Marina logo viu Marcus, abriu um imenso sorriso e correu atravessando as mesas vazias, o abraçou forte e ele jurou que era o calor mais gostoso que ele sentia depois de anos. Rapidamente conversaram sobre a vida e sobre suas obras, e ela apresentou seu marido á Marcus, que percebeu não gostar da interação rápida dos dois e resolveu chamar o garçom para encontrar logo uma mesa para ele e sua esposa...

Deram mais um abraço e se separaram, se separaram de novo. Foi bom te ver de novo, ela disse, é sempre bom te ver de novo, ele disse, foi legal ver vc aqui, aquele homem sério disse. E ele ficou de costas ao casal, tomou de uma vez o Whisky c gelo e pediu agora mais um, só que agora... Duplo.
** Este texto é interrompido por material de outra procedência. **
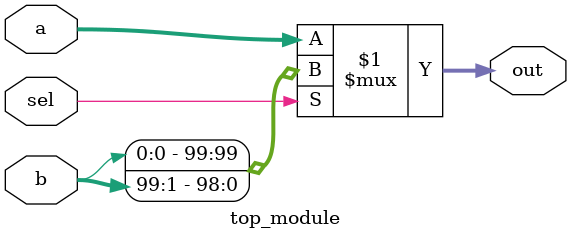
<source format=v>
module top_module (
	input [99:0] a,
	input [99:0] b,
	input sel,
	output [99:0] out
);

	assign out = sel ? {b[0], b[99:1]} : a; // Change: rotated b to the left

endmodule

</source>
Ouvia a risada dela, ela comentando quanto achava engraçado às reações das meninas do grupo de teatro infantil que ela foi convidada a dirigir, e ele no balcão sozinho fechava os olhos e lembrava da risada dela para com ele de um jeito tão real que podia sentir o cheiro da cochia, o barulho da madeira velha, o calor dos refletores no seu rosto e como ele amava vê lá debaixo de um panelão pois dizia que realçava seus traços e dele, é claro, fazendo ela rir enquanto ela estava nervosa para mais uma apresentação. Lembrava deles fazendo exercícios de respiração e enquanto via os olhos dela com medo, ele a acalmava e ela sabia no fundo que ele era diferente, mas também sabia o porquê nunca tentaram nada, menos ele... Ele nunca soube... Preconceitos? Talvez!?

Ele virou o rosto e viu o velho segurando a mão dela, ele virou de novo e viu os dois se beijando, ele virou o rosto mesmo não querendo olhar e viu eles tomando um belo vinho e ele contando da novidade do seu novo restaurante.

Porque não era Marcus ali?

Porque ele não mereceu essa chance?

Porque ela.....

Mas ele percebeu que em momentos que o velho olhava o celular, ela o procurava de novo e sorria pra ele, e ele sorria de volta, o sorriso dele já era de uma aceitação mas o dela ainda era como se quisesse dizer " eu ainda lembro de tudo também " mas logo os dois desviavam o olhar...

O que ela queria?

Teria sido uma noite longa, talvez foi a noite mais longa, Marcus enquanto bebia mais um duplo lembrava das danças que faziam no camarim juntos e de quantas vezes ela gargalhava com ele, e de um dia que ela deu um selinho rápido no Marcus ao ganharem o prêmio mais importante da cidade. Ela brincava também com ele, era um belo jogo... Pra ela.

Mais um duplo e parecia que a risada dela e o jeito estúpido do senhor de tratar o garçom irritava Marcus e de lembrar que naquela semana ele teria que ter todo o dinheiro do aluguel quase o enlouquecia quase que de uma forma insuportável... Até que no canto do balcão próxima a pia ele viu uma grande e pontuda faca.